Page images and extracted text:
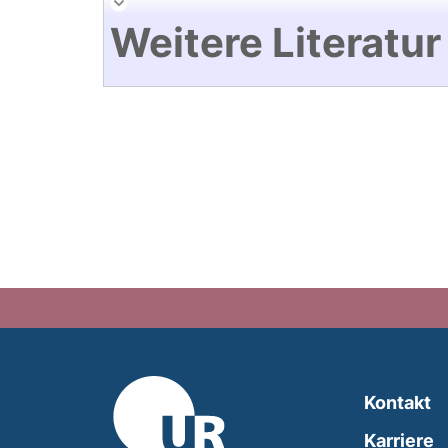
Weitere Literatur
Kontakt
Karriere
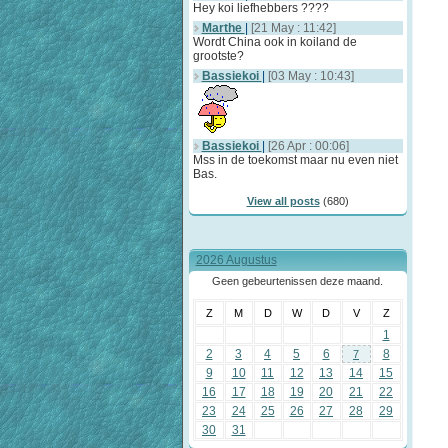
Hey koi liefhebbers ????
Marthe
|
[21 May : 11:42]
Wordt China ook in koiland de
grootste?
Bassiekoi
|
[03 May : 10:43]
Bassiekoi
|
[26 Apr : 00:06]
Mss in de toekomst maar nu even niet
Bas.
View all posts
(680)
2026 Augustus
Geen gebeurtenissen deze maand.
Z
M
D
W
D
V
Z
1
2
3
4
5
6
8
7
9
10
11
12
13
14
15
16
17
18
19
20
21
22
23
24
25
26
27
28
29
30
31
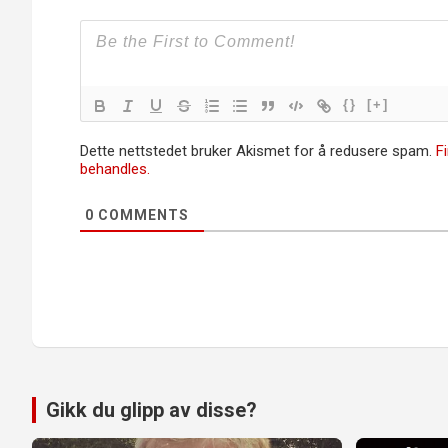
{}
[+]
Dette nettstedet bruker Akismet for å redusere spam.
F
behandles.
0
COMMENTS
Gikk du glipp av disse?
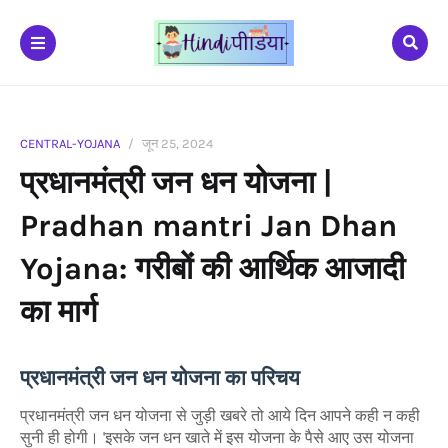
CENTRAL-YOJANA
जून 25, 2024
प्रधानमंत्री जन धन योजना |
Pradhan mantri Jan Dhan
Yojana: गरीबों की आर्थिक आजादी
का मार्ग
प्रधानमंत्री जन धन योजना का परिचय
प्रधानमंत्री जन धन योजना से जुड़ी खबरे तो आये दिन आपने कही न कही
सुनी ही होगी।
'इसके जन धन खाते में इस योजना के पैसे आए उस योजना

▸ Directions for this task:
Word for word, repeat the data above with the pictures left out.

▸ Written response:
Weitere Literatur
Kontakt
Karriere
Hey koi liefhebbers ????
Marthe
|
[21 May : 11:42]
Wordt China ook in koiland de
grootste?
Bassiekoi
|
[03 May : 10:43]
Bassiekoi
|
[26 Apr : 00:06]
Mss in de toekomst maar nu even niet
Bas.
View all posts
(680)
2026 Augustus
Geen gebeurtenissen deze maand.
Z
M
D
W
D
V
Z
1
2
3
4
5
6
8
7
9
10
11
12
13
14
15
16
17
18
19
20
21
22
23
24
25
26
27
28
29
30
31
{}
[+]
Dette nettstedet bruker Akismet for å redusere spam.
F
behandles.
0
COMMENTS
Gikk du glipp av disse?
CENTRAL-YOJANA
जून 25, 2024
प्रधानमंत्री जन धन योजना |
Pradhan mantri Jan Dhan
Yojana: गरीबों की आर्थिक आजादी
का मार्ग
प्रधानमंत्री जन धन योजना का परिचय
प्रधानमंत्री जन धन योजना से जुड़ी खबरे तो आये दिन आपने कही न कही
सुनी ही होगी।
'इसके जन धन खाते में इस योजना के पैसे आए उस योजना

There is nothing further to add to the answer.